An epic novel that spans the time from the days of Queen Victoria's Diamond Jubilee to
an independent India. Against this historical backdrop is the presence of Jaya-
from her childhood as daughter of a maharajah, to her marriage to another, and
her role as mother of the next ruler.
I read many novels set in India-this is one of the best. Not just the story of one remarkable woman, or of the history of a country, it takes us into a world peopled by lovers and warriors, the good and the decadent.
In the story of Princess Jaya of Balmer, spanning the first half of this century, the author of Karma Cola (and the wife of Knopf's Sonny Mehta) offers a panoramic view of the pain and pageantry attending the demise of royal India. Raised traditionally, Jaya is also schooled to follow modern politics as the royal houses of India, struggling for autonomy within the British Empire, are drawn into global affairs.

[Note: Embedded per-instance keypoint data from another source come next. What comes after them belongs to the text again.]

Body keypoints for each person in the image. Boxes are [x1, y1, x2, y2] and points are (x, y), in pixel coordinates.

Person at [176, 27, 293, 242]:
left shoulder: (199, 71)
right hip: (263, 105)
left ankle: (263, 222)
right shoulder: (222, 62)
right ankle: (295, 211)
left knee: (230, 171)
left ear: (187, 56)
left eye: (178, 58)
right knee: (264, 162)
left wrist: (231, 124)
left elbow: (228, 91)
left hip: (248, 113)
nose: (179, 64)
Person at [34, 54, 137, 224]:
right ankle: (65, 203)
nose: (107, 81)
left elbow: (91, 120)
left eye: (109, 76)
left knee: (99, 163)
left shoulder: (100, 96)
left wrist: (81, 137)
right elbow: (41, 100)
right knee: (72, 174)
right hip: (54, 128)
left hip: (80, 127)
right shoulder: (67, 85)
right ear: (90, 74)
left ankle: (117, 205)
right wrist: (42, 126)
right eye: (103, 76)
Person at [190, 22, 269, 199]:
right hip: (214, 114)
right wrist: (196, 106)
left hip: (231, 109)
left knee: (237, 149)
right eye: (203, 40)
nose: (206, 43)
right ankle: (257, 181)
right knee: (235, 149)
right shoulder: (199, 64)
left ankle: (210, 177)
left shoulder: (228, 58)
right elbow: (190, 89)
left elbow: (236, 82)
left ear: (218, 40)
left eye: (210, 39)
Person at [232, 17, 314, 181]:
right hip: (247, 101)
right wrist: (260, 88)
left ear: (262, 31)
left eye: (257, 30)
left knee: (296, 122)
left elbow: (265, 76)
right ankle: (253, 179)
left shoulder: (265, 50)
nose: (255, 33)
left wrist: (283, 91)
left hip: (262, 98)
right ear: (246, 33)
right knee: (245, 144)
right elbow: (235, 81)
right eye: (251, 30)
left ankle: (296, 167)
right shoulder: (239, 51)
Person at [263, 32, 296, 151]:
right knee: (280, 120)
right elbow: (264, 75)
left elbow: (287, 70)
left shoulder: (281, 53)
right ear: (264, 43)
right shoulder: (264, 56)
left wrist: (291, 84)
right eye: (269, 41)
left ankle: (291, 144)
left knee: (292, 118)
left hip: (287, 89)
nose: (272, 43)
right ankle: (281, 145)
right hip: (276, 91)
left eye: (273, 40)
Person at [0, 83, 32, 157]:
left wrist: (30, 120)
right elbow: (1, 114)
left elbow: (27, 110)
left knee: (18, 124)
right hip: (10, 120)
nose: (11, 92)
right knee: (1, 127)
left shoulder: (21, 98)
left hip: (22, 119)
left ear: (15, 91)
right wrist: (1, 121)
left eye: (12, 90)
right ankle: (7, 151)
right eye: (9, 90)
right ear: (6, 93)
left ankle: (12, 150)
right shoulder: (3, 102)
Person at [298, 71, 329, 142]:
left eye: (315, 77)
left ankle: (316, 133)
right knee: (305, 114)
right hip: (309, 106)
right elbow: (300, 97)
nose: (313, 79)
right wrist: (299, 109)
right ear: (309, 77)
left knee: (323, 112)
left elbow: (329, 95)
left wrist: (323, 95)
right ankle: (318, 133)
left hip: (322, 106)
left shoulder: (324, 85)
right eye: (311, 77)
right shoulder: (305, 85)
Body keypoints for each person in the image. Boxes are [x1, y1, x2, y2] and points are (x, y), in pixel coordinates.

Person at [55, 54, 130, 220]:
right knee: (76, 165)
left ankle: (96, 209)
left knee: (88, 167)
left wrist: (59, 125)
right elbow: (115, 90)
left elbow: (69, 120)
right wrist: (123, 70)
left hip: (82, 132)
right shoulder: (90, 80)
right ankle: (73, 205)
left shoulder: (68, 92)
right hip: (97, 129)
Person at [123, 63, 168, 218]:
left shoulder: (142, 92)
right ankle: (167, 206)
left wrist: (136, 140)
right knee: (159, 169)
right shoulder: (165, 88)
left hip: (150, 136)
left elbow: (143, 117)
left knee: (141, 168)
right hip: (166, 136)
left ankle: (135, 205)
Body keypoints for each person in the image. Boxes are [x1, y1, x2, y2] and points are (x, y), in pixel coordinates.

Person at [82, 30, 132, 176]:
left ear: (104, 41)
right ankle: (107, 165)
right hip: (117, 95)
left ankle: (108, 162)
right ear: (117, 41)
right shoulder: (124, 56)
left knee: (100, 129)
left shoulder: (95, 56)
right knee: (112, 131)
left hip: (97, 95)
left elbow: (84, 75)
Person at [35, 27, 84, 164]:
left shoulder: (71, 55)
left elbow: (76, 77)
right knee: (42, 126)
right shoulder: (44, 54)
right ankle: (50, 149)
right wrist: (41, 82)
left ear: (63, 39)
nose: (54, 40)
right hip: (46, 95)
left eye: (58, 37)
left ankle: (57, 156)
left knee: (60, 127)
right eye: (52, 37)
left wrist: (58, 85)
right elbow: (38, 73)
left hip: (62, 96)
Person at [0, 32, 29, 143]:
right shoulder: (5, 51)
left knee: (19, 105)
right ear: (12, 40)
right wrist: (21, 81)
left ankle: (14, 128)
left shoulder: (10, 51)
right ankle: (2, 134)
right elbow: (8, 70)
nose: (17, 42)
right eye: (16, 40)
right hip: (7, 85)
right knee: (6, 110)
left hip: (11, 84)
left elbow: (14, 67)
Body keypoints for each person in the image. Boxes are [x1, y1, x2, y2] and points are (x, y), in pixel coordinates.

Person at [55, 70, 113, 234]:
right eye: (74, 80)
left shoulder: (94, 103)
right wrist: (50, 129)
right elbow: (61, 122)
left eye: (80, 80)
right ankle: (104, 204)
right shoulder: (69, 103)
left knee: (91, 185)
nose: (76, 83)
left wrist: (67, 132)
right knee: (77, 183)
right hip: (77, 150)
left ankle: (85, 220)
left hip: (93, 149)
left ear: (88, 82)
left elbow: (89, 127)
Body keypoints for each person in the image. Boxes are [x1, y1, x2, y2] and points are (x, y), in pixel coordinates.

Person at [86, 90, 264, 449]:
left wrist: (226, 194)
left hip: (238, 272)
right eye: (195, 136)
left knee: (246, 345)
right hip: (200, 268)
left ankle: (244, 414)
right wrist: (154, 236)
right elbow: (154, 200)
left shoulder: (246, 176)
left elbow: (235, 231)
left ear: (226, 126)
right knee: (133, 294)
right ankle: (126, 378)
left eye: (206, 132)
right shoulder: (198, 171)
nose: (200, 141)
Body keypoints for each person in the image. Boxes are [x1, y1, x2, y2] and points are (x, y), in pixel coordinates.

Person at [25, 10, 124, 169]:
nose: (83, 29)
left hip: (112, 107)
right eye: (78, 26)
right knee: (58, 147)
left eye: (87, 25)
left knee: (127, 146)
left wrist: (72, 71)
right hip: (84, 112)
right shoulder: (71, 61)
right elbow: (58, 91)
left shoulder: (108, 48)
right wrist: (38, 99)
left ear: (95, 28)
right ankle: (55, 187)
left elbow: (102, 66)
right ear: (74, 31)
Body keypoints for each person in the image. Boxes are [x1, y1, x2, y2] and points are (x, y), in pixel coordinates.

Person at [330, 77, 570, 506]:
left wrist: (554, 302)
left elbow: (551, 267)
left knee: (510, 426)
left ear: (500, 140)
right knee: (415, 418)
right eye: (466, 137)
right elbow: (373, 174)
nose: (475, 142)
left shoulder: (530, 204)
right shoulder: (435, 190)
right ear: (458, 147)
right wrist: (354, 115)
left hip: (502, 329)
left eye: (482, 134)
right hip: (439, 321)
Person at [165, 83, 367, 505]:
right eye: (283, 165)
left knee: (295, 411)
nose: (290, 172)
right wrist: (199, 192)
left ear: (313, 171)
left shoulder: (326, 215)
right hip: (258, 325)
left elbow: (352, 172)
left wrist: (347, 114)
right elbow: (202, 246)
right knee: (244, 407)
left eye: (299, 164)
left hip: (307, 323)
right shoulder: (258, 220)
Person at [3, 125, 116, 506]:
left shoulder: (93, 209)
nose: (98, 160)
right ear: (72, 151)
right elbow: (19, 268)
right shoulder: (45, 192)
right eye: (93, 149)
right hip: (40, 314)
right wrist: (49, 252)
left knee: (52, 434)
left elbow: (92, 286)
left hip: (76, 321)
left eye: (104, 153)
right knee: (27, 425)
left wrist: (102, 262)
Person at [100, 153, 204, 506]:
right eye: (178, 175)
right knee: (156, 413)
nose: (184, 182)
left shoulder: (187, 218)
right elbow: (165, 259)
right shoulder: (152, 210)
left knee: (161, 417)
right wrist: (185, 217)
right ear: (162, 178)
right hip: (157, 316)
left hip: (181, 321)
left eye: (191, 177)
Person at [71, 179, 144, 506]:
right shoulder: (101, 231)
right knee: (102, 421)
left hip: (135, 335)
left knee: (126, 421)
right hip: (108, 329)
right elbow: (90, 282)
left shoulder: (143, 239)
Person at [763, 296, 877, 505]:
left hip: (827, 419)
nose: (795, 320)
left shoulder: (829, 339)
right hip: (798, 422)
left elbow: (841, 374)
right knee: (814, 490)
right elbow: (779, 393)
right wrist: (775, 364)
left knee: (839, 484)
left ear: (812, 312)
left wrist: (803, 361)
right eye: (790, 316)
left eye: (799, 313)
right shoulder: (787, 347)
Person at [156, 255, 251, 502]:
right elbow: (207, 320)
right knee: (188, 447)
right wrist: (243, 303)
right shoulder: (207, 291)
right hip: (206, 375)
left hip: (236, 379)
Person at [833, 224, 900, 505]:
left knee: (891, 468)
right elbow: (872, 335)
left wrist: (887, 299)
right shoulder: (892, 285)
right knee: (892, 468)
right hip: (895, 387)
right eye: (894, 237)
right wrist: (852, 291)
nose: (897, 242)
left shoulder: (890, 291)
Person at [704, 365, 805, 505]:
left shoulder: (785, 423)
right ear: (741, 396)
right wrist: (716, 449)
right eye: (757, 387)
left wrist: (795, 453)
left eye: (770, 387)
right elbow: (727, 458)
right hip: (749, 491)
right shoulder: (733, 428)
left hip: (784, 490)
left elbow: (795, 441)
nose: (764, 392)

After her brother dies fighting at Aleppo and her father is poisoned, Jaya is wed to a prince of another kingdom, who forsakes her for an extravagant life in England and Europe. She bears a son, whom she raises to be Maharajah, but in the paroxysm of the nationalist movement and the bloodshed between Hindus and Muslims, both son and husband are doomed. As Maharani, Jaya signs the Instrument of Accession in 1950; as an individual, she stands for election, hoping to carry out the mission of leadership to which she was born. Grounded in details of ancient royal tradition and Hindu ritual, Jaya's story counterpoints a vanished way of life against the complex political realities involved in the passing of the Raj and the birth of the modern nations of India and Pakistan.